Hallowed ground

Lam Kinh was once the second capital of Dai Viet and home to a rich array of outstanding structures built by the posterior Le Dynasty.


The youngest of three sons, Le Loi hailed from Lam Son in northern-Vietnam (Thanh Hoa province today), which was formerly a frontier of Dai Viet (Vietnam) and far from the royal court’s sphere of influence.

Born in 1385, Le Loi grew up in somewhat troubled times. The Ho Dynasty held sway over Dai Viet but by 1407 Ming Emperor Yongle of China was looking to invade Dai Viet.

The Ho Dynasty quickly capitulated but the Ming would face stiff resistance, especially in the countryside. Le Loi himself said that he chose the path of revolt after witnessing the brutal destruction of a Vietnamese village by Ming forces.

A 10-year long campaign against the Ming began the day after Tet in 1418. Supported by several prominent families from his native Thanh Hoa province, initially Le Loi merely wanted to liberate the land. But over time as the unquestioned leader of the revolt, he became a realistic candidate for the throne.

Unable to muster the military forces required to defeat the Ming army in open battle, he waged a guerilla style war against a large and well organised Chinese army. But by 1427, the revolt had spread throughout the country and the original Ming army of occupation had been ground down. The Ming attempted one last military surge by sending 100,000 more troops south but Le Loi, now leading a sizeable army in the region of 350,000 men, outmanoeuvred and routed the Chinese .

The royal capital

Le Loi took the throne as Le Thai To and quickly set about reorganising his government and securing long-term peace with the Ming. This wise, benevolent and heroic ruler was much revered and so when he died it was decided to construct a secondcapital in his homeland. Lam Kinh was established in Lam Son in 1433, where a series of monuments and a mausoleum were built in tribute to the late King, who had been replaced by the regent Le Thai Tong, as Le Loi’s son was too young to rule.

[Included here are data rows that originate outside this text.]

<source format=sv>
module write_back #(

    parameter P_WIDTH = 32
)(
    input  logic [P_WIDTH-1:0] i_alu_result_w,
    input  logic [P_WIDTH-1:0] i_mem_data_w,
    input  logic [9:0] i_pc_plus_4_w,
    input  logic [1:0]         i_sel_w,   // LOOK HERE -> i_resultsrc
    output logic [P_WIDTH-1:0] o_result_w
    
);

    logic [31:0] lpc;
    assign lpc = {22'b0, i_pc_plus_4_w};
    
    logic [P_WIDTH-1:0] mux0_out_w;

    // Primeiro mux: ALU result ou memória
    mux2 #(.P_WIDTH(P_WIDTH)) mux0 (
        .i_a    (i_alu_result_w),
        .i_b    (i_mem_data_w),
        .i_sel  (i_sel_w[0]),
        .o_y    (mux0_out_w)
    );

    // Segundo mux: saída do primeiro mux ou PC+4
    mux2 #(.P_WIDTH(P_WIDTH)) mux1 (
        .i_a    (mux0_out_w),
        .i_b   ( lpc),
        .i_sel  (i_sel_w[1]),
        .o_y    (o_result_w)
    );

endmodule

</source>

The “second capital” bordered the Dau Mountain in the north, the Chu River and the Muc Mountain in the south. It was to become a spectacular site replete with resplendent mausoleums, pavilions, temples and a palace.

Le Loi is still considered to be one of the country’s greatest heroes and Lam Kinh remains hallowed ground for patriotic Vietnamese. Time, however, was not so kind to the site. After the Le Dynasty ended, Lam Kinh was abandoned and neglected for hundreds of years thereafter. Vietnam’s struggle for independence through much of the 20th century meant cultural sites and relics – no matter how eminent – were furthered ignored.

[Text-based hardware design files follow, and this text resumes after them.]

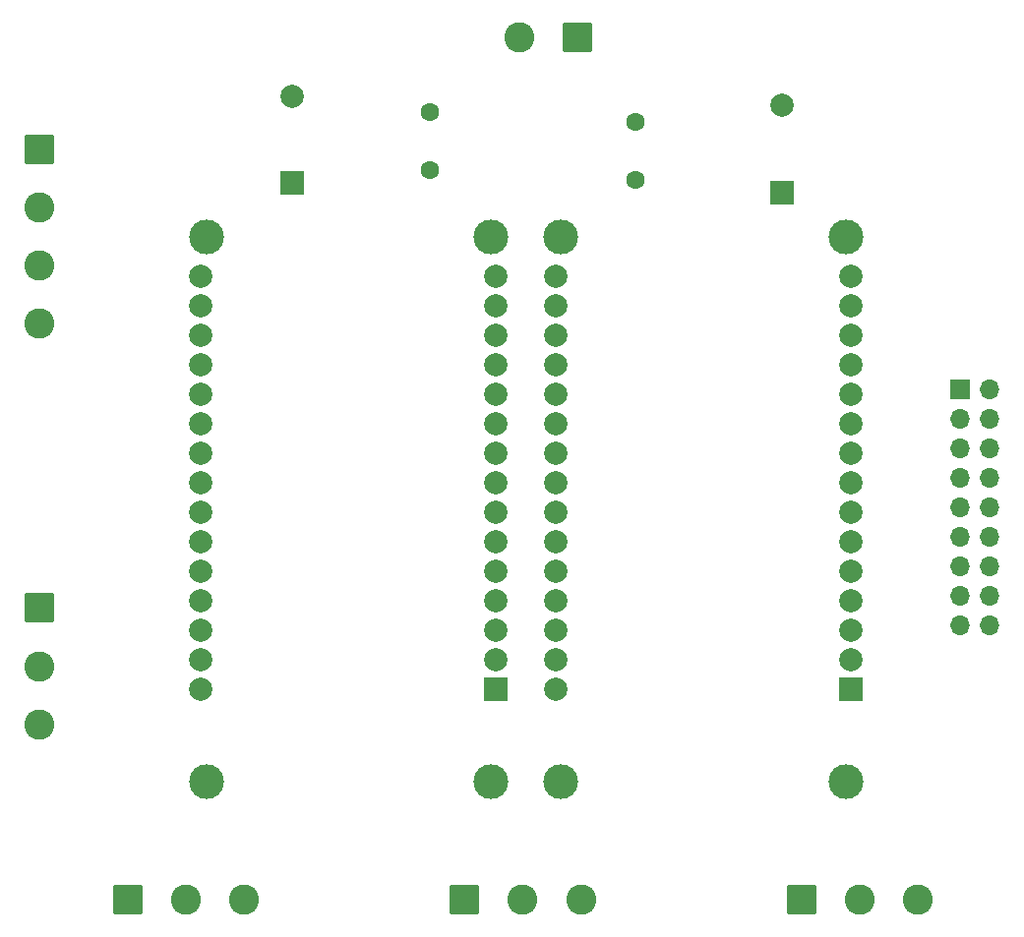
<source format=gbr>
%TF.GenerationSoftware,KiCad,Pcbnew,9.0.0*%
%TF.CreationDate,2025-03-24T12:51:38-05:00*%
%TF.ProjectId,DIIN-proyecto,4449494e-2d70-4726-9f79-6563746f2e6b,rev?*%
%TF.SameCoordinates,Original*%
%TF.FileFunction,Soldermask,Bot*%
%TF.FilePolarity,Negative*%
%FSLAX46Y46*%
G04 Gerber Fmt 4.6, Leading zero omitted, Abs format (unit mm)*
G04 Created by KiCad (PCBNEW 9.0.0) date 2025-03-24 12:51:38*
%MOMM*%
%LPD*%
G01*
G04 APERTURE LIST*
G04 Aperture macros list*
%AMRoundRect*
0 Rectangle with rounded corners*
0 $1 Rounding radius*
0 $2 $3 $4 $5 $6 $7 $8 $9 X,Y pos of 4 corners*
0 Add a 4 corners polygon primitive as box body*
4,1,4,$2,$3,$4,$5,$6,$7,$8,$9,$2,$3,0*
0 Add four circle primitives for the rounded corners*
1,1,$1+$1,$2,$3*
1,1,$1+$1,$4,$5*
1,1,$1+$1,$6,$7*
1,1,$1+$1,$8,$9*
0 Add four rect primitives between the rounded corners*
20,1,$1+$1,$2,$3,$4,$5,0*
20,1,$1+$1,$4,$5,$6,$7,0*
20,1,$1+$1,$6,$7,$8,$9,0*
20,1,$1+$1,$8,$9,$2,$3,0*%
G04 Aperture macros list end*
%ADD10R,1.700000X1.700000*%
%ADD11O,1.700000X1.700000*%
%ADD12C,1.600000*%
%ADD13R,2.000000X2.000000*%
%ADD14C,2.000000*%
%ADD15C,3.000000*%
%ADD16RoundRect,0.250000X-1.050000X1.050000X-1.050000X-1.050000X1.050000X-1.050000X1.050000X1.050000X0*%
%ADD17C,2.600000*%
%ADD18RoundRect,0.250000X1.050000X1.050000X-1.050000X1.050000X-1.050000X-1.050000X1.050000X-1.050000X0*%
%ADD19RoundRect,0.250000X-1.050000X-1.050000X1.050000X-1.050000X1.050000X1.050000X-1.050000X1.050000X0*%
G04 APERTURE END LIST*
D10*
%TO.C,J1*%
X186049800Y-89174100D03*
D11*
X188589800Y-89174100D03*
X186049800Y-91714100D03*
X188589800Y-91714100D03*
X186049800Y-94254100D03*
X188589800Y-94254100D03*
X186049800Y-96794100D03*
X188589800Y-96794100D03*
X186049800Y-99334100D03*
X188589800Y-99334100D03*
X186049800Y-101874100D03*
X188589800Y-101874100D03*
X186049800Y-104414100D03*
X188589800Y-104414100D03*
X186049800Y-106954100D03*
X188589800Y-106954100D03*
X186049800Y-109494100D03*
X188589800Y-109494100D03*
%TD*%
D12*
%TO.C,C6*%
X158089800Y-71134100D03*
X158089800Y-66134100D03*
%TD*%
%TO.C,C4*%
X140389800Y-70334100D03*
X140389800Y-65334100D03*
%TD*%
D13*
%TO.C,C3*%
X128552300Y-71451700D03*
D14*
X128552300Y-63951700D03*
%TD*%
D13*
%TO.C,C5*%
X170689800Y-72251700D03*
D14*
X170689800Y-64751700D03*
%TD*%
D15*
%TO.C,U6*%
X176197300Y-123009100D03*
X176197300Y-76059100D03*
X151687300Y-123009100D03*
X151687300Y-76059100D03*
D13*
X176617300Y-115049100D03*
D14*
X176617300Y-112509100D03*
X176617300Y-109969100D03*
X176617300Y-107429100D03*
X176617300Y-104889100D03*
X176617300Y-102349100D03*
X176617300Y-99809100D03*
X176617300Y-97269100D03*
X176617300Y-94729100D03*
X176617300Y-92189100D03*
X176617300Y-89649100D03*
X176617300Y-87109100D03*
X176617300Y-84569100D03*
X176617300Y-82029100D03*
X176617300Y-79489100D03*
X151217300Y-79489100D03*
X151217300Y-82029100D03*
X151217300Y-84569100D03*
X151217300Y-87109100D03*
X151217300Y-89649100D03*
X151217300Y-92189100D03*
X151217300Y-94729100D03*
X151217300Y-97269100D03*
X151217300Y-99809100D03*
X151217300Y-102349100D03*
X151217300Y-104889100D03*
X151217300Y-107429100D03*
X151217300Y-109969100D03*
X151217300Y-112509100D03*
X151217300Y-115049100D03*
%TD*%
D15*
%TO.C,U8*%
X145642300Y-123009100D03*
X145642300Y-76059100D03*
X121132300Y-123009100D03*
X121132300Y-76059100D03*
D13*
X146062300Y-115049100D03*
D14*
X146062300Y-112509100D03*
X146062300Y-109969100D03*
X146062300Y-107429100D03*
X146062300Y-104889100D03*
X146062300Y-102349100D03*
X146062300Y-99809100D03*
X146062300Y-97269100D03*
X146062300Y-94729100D03*
X146062300Y-92189100D03*
X146062300Y-89649100D03*
X146062300Y-87109100D03*
X146062300Y-84569100D03*
X146062300Y-82029100D03*
X146062300Y-79489100D03*
X120662300Y-79489100D03*
X120662300Y-82029100D03*
X120662300Y-84569100D03*
X120662300Y-87109100D03*
X120662300Y-89649100D03*
X120662300Y-92189100D03*
X120662300Y-94729100D03*
X120662300Y-97269100D03*
X120662300Y-99809100D03*
X120662300Y-102349100D03*
X120662300Y-104889100D03*
X120662300Y-107429100D03*
X120662300Y-109969100D03*
X120662300Y-112509100D03*
X120662300Y-115049100D03*
%TD*%
D16*
%TO.C,J14*%
X106789800Y-108034100D03*
D17*
X106789800Y-113034100D03*
X106789800Y-118034100D03*
%TD*%
D18*
%TO.C,J7*%
X153089800Y-58893800D03*
D17*
X148089800Y-58893800D03*
%TD*%
D19*
%TO.C,J11*%
X114389800Y-133134100D03*
D17*
X119389800Y-133134100D03*
X124389800Y-133134100D03*
%TD*%
D16*
%TO.C,J9*%
X106789800Y-68534100D03*
D17*
X106789800Y-73534100D03*
X106789800Y-78534100D03*
X106789800Y-83534100D03*
%TD*%
D19*
%TO.C,J13*%
X143389800Y-133134100D03*
D17*
X148389800Y-133134100D03*
X153389800Y-133134100D03*
%TD*%
D19*
%TO.C,J12*%
X172389800Y-133134100D03*
D17*
X177389800Y-133134100D03*
X182389800Y-133134100D03*
%TD*%
M02*

</source>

In 1962 Lam Kinh became an official “national historical and cultural” site but this did little to restore the site. In 1994, the government approved a project to comprehensively renovate the Lam Kinh site in the hope of transforming it into a tourist site. The project suffered cash shortages and faced difficulties over site clearance all of which slowed down the project.

But now, efforts are underway to accelerate the project though it is already drawing in more tourists than before. “Previously, the site was visited by locals only. But it is now visited by more than 30,000 local and foreign tourists each year,” says Nguyen Manh Hai, a local tour guide.

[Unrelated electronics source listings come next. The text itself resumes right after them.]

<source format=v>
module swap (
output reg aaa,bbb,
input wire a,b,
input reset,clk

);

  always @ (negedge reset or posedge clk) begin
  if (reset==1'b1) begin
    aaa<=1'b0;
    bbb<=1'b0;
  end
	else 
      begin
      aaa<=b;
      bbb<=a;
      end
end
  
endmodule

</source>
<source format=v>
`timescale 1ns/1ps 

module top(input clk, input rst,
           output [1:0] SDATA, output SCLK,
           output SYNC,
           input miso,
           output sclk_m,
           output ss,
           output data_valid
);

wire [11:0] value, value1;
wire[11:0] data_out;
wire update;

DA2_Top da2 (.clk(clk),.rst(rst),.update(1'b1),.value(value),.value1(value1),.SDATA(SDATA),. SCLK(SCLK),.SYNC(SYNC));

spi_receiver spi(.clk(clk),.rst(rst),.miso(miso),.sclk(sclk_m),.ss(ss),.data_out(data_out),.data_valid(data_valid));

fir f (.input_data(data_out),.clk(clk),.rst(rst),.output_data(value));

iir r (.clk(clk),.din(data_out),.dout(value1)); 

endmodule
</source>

Most of the site’s magnificent architecture is now destroyed. However, five of the six royal tombs have been uncovered and remain intact. One of the largest tombs belongs to Queen Ngo Thi Ngoc Dao – the mother of Le Thanh Tong. Another significant structure is the Vinh Lang tomb, which commemorates Le Thai To.

It is also home to the stone stele which bears extracts from the Binh Ngo Sach (Book on Defeating the Wu), compiled by Nguyen Trai, who was Le Loi’s closest adviser and primary strategist in the victory over the Ming.

This three-metre high stele is made of precious stone and erected on a big stone tortoise, which represents longevity, happiness and harmony according to the principles of feng shui.

Quiet reflection

Today Lam Kinh is a beautiful place and well worth visiting despite the demise of its grand architecture. This remains hallowed ground for Vietnamese. Religious ceremonies are held here throughout the year. The Lam Kinh festival takes place on the 22nd of the eighth lunar month every year with a reenactment of the Lam Son insurrection and Le Loi’s accession to the throne.

There is also a reenactment of General Le Lai’s selfless sacrifice in 1421. Le Loi’s army was under siege and trapped on a mountaintop, so Le Lai disguised himself as Le Loi and launched what looked like a kamikaze-style cavalry charge down the mountain. This valiant attack diverted the Ming army’s attention for long enough so Le Loi could escape. Le Lai and his soldiers fought bravely to the bitter end and Le Loi would live to fight another day.

After Le Loi’s eventual triumph over the Minh, he ordered that on his death, Le Lai’s death anniversary would be commemorated before his own.